しかし、中西氏の発言のこの部分は議事録に記載されておらず、「(制度見直しによって年金財政が悪化するなどの)財源の問題もあるので、慎重に検討した方がいいのではないか」と述べた箇所だけが記されていた。
経団連側は異論部分の記載を要望したが、政府側は応じず、経団連側も最終的に了承したという。
国会審議に限らず、政府の審議会や諮問会議、検討会議など政策決定に関わる会議での発言内容を正確に残すべきは当然である。

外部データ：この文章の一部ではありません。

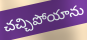
చచ్చిపోయాను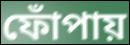
ফোঁপায়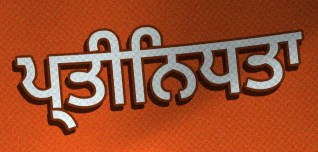
ਪ੍ਤੀਨਿਧਤਾ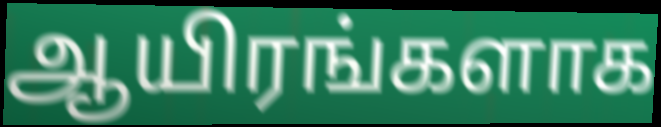
ஆயிரங்களாக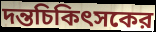
দন্তচিকিৎসকেরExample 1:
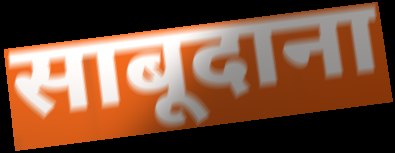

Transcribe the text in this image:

साबूदाना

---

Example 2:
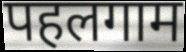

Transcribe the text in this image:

पहलगाम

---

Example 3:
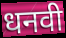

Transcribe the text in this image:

धनवी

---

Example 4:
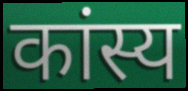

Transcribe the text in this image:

कांस्य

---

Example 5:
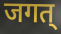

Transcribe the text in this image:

जगत्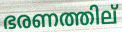
ഭരണത്തില്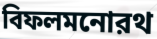
বিফলমনোরথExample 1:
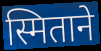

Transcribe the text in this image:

स्मिताने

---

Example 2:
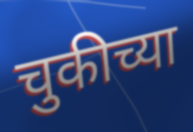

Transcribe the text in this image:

चुकीच्या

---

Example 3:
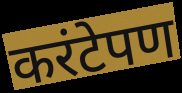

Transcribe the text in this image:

करंटेपण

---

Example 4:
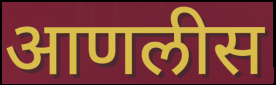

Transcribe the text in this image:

आणलीस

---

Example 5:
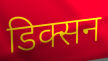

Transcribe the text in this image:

डिक्सनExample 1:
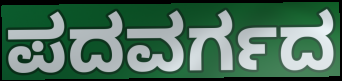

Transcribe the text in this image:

ಪದವರ್ಗದ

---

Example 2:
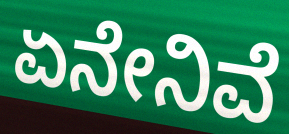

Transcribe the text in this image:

ಏನೇನಿವೆ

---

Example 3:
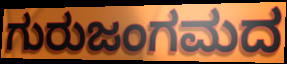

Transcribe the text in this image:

ಗುರುಜಂಗಮದ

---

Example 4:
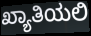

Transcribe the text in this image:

ಖ್ಯಾತಿಯಲಿ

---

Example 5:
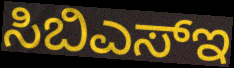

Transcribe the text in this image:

ಸಿಬಿಎಸ್ಇ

さもなければ、その政策決定が正しかったかどうか、後々、検証できないからだ。会議の主宰者にとって都合のいい発言だけを残すのなら、議事録の体をなさない。
政府はなぜ中西氏の発言を議事録に記載しなかったのか。明確な理由は説明されていないが、政府の方針に反する発言を排除したと批判されても仕方があるまい。
政権にとって都合の悪い記録を廃棄したり、改竄(かいざん)するのは、中西氏の発言にとどまらない。
例えば、アフリカ・南スーダンの国連平和維持活動(PKO)に派遣された陸上自衛隊部隊は現地での「戦闘」や「激しい銃撃戦」を日報で報告。政府は治安悪化を認識しつつも派遣期間を延長し、日報の情報公開請求にも当初、廃棄済みを理由に不開示としていた。
森友学園への国有地売却を巡る決裁文書では、安倍晋三首相や昭恵夫人、麻生太郎副総理兼財務相らの名前が削除されるなどの改竄が行われていた。
中西氏の発言不記載も、これまでと同様、首相らに対する官僚の忖度(そんたく)なのか。背景に、政権への異論を排除し、首相の意向一色に染め上げる政権の体質があるとしたら、限りなく根は深い。
このようなでたらめ政治、いつまでやらせるのだろう!?
明日の天気は大荒れ。今夜から明日昼過ぎまで雨で、その後雪に代わり、猛烈な風を伴う氷点下の模様。明日は全然仕事にはならない。そんなわけで、ハウスビニールを降ろしました。これでひとまず安心ですが、まだ雪の下にしたくないものが残っている。あまり積もらなければいいのだが。